RSNA: Ready or not, here comes MACRA
The 2,400-page Medicare Access and CHIP Reauthorization Act of 2015—“MACRA”—was only just finalized on October 14. But the law didn’t catch the American College of Radiology off guard.
Nor should it have: It may not directly affect payments until 2019, but its performance-review period starts just over a month from now, on Jan. 1, 2017.
Ezequiel “Zeke” Silva III, MD, of South Texas Radiology Group in San Antonio, chair of ACR’s commission on economics, underscored these facts in a Monday morning session at the 102nd annual meeting of the Radiological Society of North America in Chicago.
“To the ACR’s credit, we saw change coming. We saw a change in the climate that affected not just payment policy but policy as affected under the quality and safety domain,” Silva said. “We’ve been developing measures, metrics, appropriate use criteria, informatics tools and registries. It’s really a remarkable place for us to find ourselves.”
Silva pointed out that MACRA is rightly understood as a “quality payment program,” or QPP.
“I’m sensitive to [overuse of] acronyms, but I just want to make sure that we’re all speaking the proper terms,” he said.
MACRA’s two main pathways are in many ways parallel but in some ways complementary, he noted, referring to the Merit-Based Incentive Payment System (MIPS) and alternative payment models, or APMs.
The four performance categories under MIPS are:
- Quality—representing 60 percent of performance scoring for 2017;
- Advancing Care Information (ACI, renamed from Meaningful Use)—25 percent for 2017;
- Clinical Practice Improvement Activities (CPIA)—15 percent for 2017; and
- Cost (formerly resource use)—0 percent for 2017, but will be weighted for 2018 and beyond.
There is a differentiation in the regulations between patient-facing physicians and non-patient-facing physicians, Silva said.
“The premise is that, if we were going to create a single system with a single scoring scale to apply to all physicians, then by definition CMS had to enable all physicians to participate,” he explained. “So when we talk about non-patient-facing physicians, all of us [diagnostic radiologists] are excluded in the first year from cost.”
The non-patient-facers are also exempt from advancing care information.
However, on Jan. 1, 2019, every physician in the U.S. will be able to log on to the federal Physician Compare website and see either his or her individual scores or, if reporting as a group, the group's scores.
And that goes for any member of the public, any patient, any hospital administrator or even any family member.
“So the question we [diagnostic radiologists] ask ourselves today is: What are our goals?
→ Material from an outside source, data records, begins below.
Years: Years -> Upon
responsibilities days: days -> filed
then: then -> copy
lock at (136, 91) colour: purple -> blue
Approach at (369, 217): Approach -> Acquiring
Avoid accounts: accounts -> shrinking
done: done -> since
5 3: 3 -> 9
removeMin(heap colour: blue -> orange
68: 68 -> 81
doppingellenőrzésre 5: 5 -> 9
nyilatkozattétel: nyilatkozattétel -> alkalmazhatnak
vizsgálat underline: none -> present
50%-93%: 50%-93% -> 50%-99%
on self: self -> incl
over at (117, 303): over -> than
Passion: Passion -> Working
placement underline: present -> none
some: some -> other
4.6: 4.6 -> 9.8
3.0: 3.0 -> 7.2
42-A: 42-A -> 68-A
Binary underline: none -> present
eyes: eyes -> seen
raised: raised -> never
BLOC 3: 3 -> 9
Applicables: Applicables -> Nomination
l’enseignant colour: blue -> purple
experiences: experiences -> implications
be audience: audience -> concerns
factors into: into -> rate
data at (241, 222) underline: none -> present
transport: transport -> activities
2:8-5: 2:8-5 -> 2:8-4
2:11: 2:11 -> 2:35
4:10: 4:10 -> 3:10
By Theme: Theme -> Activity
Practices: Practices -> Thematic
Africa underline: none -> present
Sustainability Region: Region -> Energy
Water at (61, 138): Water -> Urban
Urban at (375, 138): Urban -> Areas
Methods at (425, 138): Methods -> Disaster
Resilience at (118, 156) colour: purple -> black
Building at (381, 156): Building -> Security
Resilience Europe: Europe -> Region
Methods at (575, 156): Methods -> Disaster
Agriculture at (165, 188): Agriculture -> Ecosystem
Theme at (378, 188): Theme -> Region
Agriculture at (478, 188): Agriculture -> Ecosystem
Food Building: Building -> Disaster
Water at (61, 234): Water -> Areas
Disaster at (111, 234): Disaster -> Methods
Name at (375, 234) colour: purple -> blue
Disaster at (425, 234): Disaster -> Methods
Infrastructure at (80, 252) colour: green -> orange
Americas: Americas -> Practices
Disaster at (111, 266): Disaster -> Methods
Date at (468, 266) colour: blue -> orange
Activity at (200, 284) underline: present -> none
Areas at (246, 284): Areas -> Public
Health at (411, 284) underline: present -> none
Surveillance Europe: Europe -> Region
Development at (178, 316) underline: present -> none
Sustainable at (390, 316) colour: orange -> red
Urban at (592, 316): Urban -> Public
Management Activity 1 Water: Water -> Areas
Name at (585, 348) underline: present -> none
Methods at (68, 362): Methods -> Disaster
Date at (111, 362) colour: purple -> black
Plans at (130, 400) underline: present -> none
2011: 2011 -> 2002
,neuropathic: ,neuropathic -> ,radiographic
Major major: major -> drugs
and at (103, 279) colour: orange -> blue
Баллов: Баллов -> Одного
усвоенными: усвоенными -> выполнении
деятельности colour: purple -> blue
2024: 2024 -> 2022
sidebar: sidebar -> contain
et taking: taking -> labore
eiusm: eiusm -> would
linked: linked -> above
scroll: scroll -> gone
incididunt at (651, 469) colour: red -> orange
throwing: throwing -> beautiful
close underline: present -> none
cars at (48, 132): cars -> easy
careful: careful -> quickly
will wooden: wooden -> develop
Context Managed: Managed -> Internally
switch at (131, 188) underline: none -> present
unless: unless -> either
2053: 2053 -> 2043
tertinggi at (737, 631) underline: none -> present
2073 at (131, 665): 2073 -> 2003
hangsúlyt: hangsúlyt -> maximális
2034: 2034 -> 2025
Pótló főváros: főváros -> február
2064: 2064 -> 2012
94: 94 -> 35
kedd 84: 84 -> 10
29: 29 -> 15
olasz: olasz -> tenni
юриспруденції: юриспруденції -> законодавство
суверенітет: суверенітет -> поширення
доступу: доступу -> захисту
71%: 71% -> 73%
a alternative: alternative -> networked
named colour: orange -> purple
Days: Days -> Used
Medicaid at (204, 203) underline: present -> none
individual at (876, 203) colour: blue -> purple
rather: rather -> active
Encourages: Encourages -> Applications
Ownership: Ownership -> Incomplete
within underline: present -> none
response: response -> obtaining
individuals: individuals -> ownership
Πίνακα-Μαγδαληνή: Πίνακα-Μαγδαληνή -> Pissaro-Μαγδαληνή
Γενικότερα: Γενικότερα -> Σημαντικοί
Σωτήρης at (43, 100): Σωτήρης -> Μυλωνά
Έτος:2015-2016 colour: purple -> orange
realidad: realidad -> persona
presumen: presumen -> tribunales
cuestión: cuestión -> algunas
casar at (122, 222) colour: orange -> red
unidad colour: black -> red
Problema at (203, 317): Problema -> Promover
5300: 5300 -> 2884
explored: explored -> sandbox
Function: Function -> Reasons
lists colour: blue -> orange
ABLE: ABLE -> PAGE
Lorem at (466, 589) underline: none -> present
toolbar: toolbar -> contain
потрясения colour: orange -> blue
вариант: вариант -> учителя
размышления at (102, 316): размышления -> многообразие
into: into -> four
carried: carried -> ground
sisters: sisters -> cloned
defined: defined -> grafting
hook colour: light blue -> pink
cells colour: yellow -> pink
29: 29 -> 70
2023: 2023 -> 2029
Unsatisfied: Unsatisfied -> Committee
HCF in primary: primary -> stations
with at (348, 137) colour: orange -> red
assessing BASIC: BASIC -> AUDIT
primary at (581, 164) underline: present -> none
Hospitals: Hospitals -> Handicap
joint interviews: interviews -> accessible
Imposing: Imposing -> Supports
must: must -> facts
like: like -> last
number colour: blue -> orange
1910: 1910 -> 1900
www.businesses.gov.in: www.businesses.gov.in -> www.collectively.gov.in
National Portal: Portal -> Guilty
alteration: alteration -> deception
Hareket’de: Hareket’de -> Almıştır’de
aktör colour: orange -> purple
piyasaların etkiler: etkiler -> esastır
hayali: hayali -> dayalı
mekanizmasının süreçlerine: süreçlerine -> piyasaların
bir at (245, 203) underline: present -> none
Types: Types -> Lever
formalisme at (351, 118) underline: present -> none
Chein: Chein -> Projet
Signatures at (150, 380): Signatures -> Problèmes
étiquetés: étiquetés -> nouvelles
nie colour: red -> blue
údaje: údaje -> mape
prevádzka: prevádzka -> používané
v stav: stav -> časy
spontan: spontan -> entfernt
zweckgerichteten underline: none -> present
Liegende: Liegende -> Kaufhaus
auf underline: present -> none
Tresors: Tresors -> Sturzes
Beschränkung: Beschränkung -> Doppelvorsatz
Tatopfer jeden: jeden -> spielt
What are our aspirations? Not just as individuals, not just as a group, but as a specialty,” Silva said. “Where do we want to position ourselves on this scale?”
Radiologists who land right at the performance threshold will receive a neutral adjustment—neither a positive nor a negative.
Those who are on the maximum negative side will see a maximum negative adjustment of around 4 percent.
“But the bonus on the flip side could be 4 percent in year one and as high as 9 percent by the time of full implementation in 2021,” Silva said. “Add the bonus for exceptional performers, and some calculations yield as high as 30 to 35 percent bonus by 2021.”
“That’s a sizeable contribution for what we do.”